### Extracted information
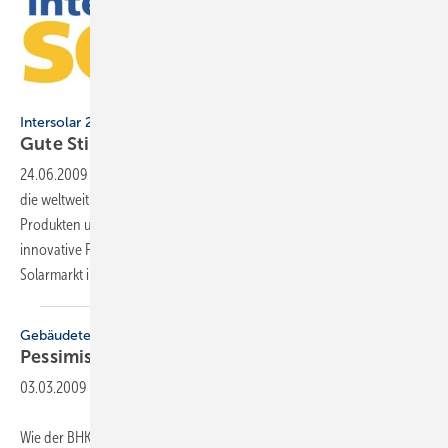
Intersolar 2009 in München
Gute Stimmung in der
Solarbranche
24.06.2009
-
Etwa 60000 Besucher aus über 150 Nationen besuchten
die ­weltweit größte Fachmesse für ­Solartechnik in München. Neben
Produkten und Dienstleistungen wurden auf der Intersolar u.a. ­
innovative Produkte prämiert und über aktuelle Trends im deutschen
Solarmarkt
informiert.
Gebäudetechnikbranche
Pessimistische
Stimmung
03.03.2009
-
Wie der BHKS mitteilt, hat sich das Geschäftsklima bei den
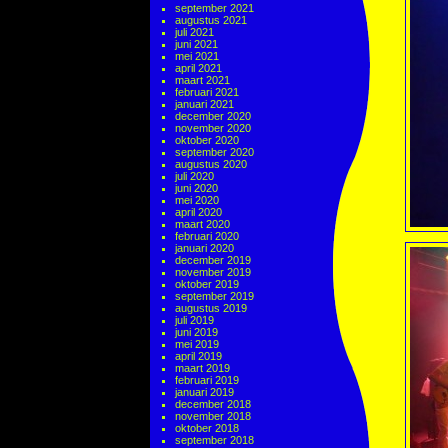
september 2021
augustus 2021
juli 2021
juni 2021
mei 2021
april 2021
maart 2021
februari 2021
januari 2021
december 2020
november 2020
oktober 2020
september 2020
augustus 2020
juli 2020
juni 2020
mei 2020
april 2020
maart 2020
februari 2020
januari 2020
december 2019
november 2019
oktober 2019
september 2019
augustus 2019
juli 2019
juni 2019
mei 2019
april 2019
maart 2019
februari 2019
januari 2019
december 2018
november 2018
oktober 2018
september 2018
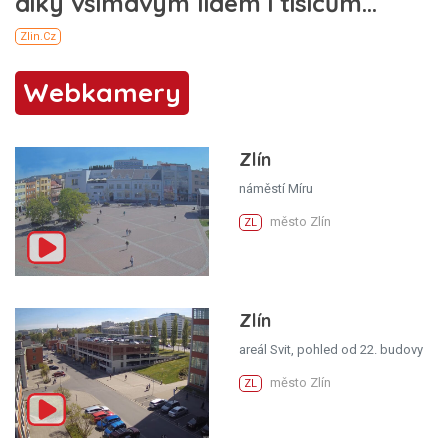
Webkamery
Zlín
náměstí Míru
město Zlín
ZL
Zlín
areál Svit, pohled od 22. budovy
město Zlín
ZL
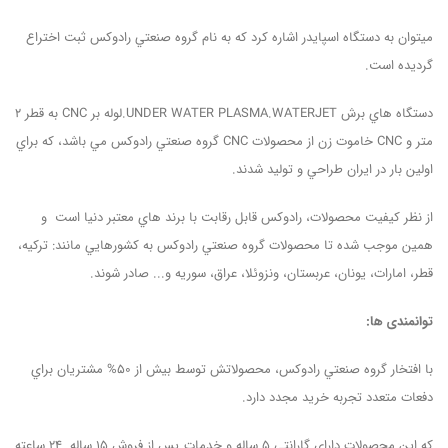
ميتوان به دستگاه اسپايدر اشاره کرد که به نام گروه صنعتي رادوکس ثبت اختراع
گرديده است.
دستگاه هاي برش UNDER WATER PLASMA.WATERJET.لوله بر CNC به قطر 2
متر و CNC خاموت زن از محصولات CNC گروه صنعتي رادوکس مي باشد، که براي
اولين بار در ايران طراحي و توليد شدند.
از نظر کيفيت محصولات، رادوکس قابل رقابت با برند هاي معتبر دنيا است و
همین موجب شده تا محصولات گروه صنعتي رادوکس به کشورهايي مانند: ترکيه،
قطر، امارات، يونان، عربستان، ونزوئلا، عراق، سوريه و... صادر شوند.
توانمندی ها
:
با افتخار گروه صنعتي رادوکس، محصولاتش توسط بيش از 50% مشتريان براي
دفعات متعدد تجربه خريد مجدد دارد.
که این محصولات داراي گارانتي 5 ساله و خدمات پس از فروش 15 ساله 24 ساعته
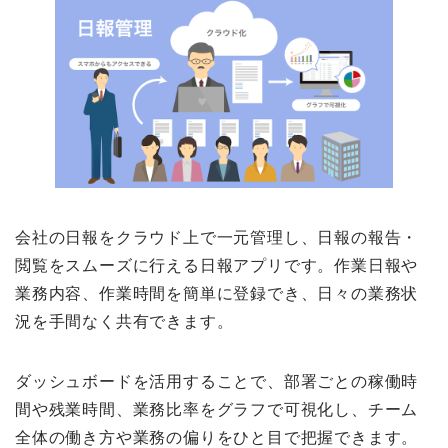
会社の日報をクラウド上で一元管理し、日報の報告・
閲覧をスムーズに行える日報アプリです。作業日報や
業務内容、作業時間を簡単に登録でき、日々の業務状
況を手間なく共有できます。
ダッシュボードを活用することで、部署ごとの稼働時
間や残業時間、業務比率をグラフで可視化し、チーム
全体の働き方や業務の偏りをひと目で把握できます。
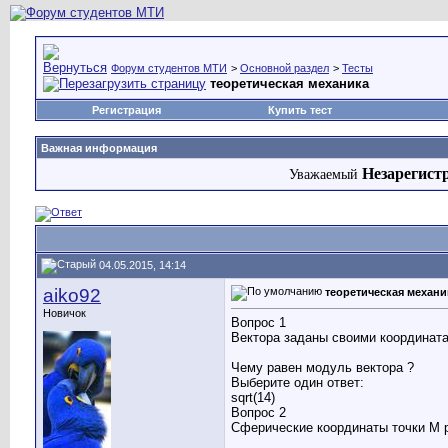
Форум студентов МТИ
>
Основной раздел
>
Тесты
теоретическая механика
Регистрация
Купить тест
Важная информация
Незарегист
Уважаемый
04.05.2015, 14:14
aiko92
теоретическая механи
Новичок
Вопрос 1
Вектора заданы своими координата
Чему равен модуль вектора ?
Выберите один ответ:
sqrt(14)
Вопрос 2
Сферические координаты точки M 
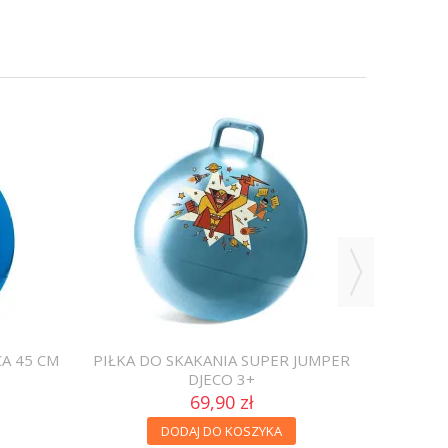
SKOCZEK
CA 45 CM
PIŁKA DO SKAKANIA SUPER JUMPER
DJECO 3+
69,90 zł
DODAJ DO KOSZYKA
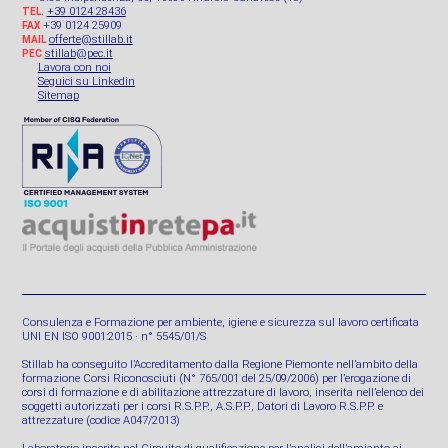
+39 0124 28436
TEL.
+39 0124 25909
FAX
offerte@stillab.it
MAIL
stillab@pec.it
PEC
Lavora con noi
Seguici su Linkedin
Sitemap
Consulenza e Formazione per ambiente, igiene e sicurezza sul lavoro certificata
UNI EN ISO 9001:2015 · n° 5545/01/S
Stillab ha conseguito l’Accreditamento dalla Regione Piemonte nell’ambito della
formazione Corsi Riconosciuti (N° 765/001 del 25/09/2006) per l’erogazione di
corsi di formazione e di abilitazione attrezzature di lavoro, inserita nell’elenco dei
soggetti autorizzati per i corsi R.S.P.P., A.S.P.P., Datori di Lavoro R.S.P.P. e
attrezzature (codice A047/2013)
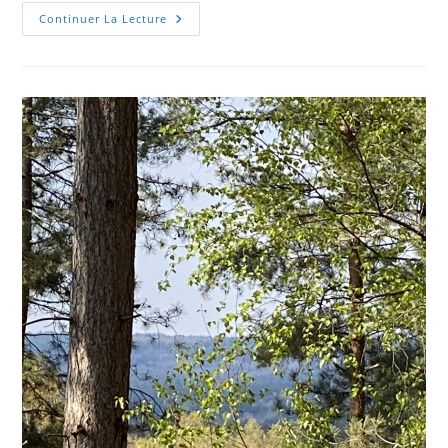
Mercredi
Continuer La Lecture
27
Septembre
2023
–
Pourras
Nettoyage
Du
« Vert
Environnant »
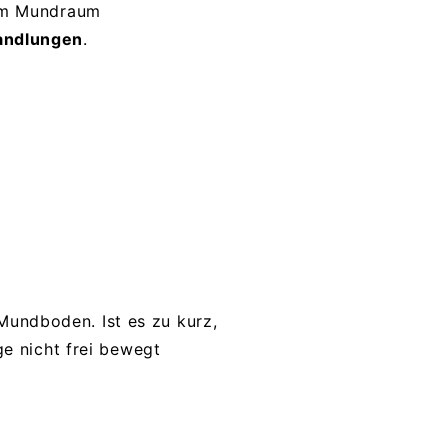
 im Mundraum
andlungen
.
undboden. Ist es zu kurz,
ge nicht frei bewegt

### What the task asks
Copy task for the entries above: every line with the string "über".

### Result for this exercise
Etwa 60000 Besucher aus über 150 Nationen besuchten
innovative Produkte prämiert und über aktuelle Trends im deutschen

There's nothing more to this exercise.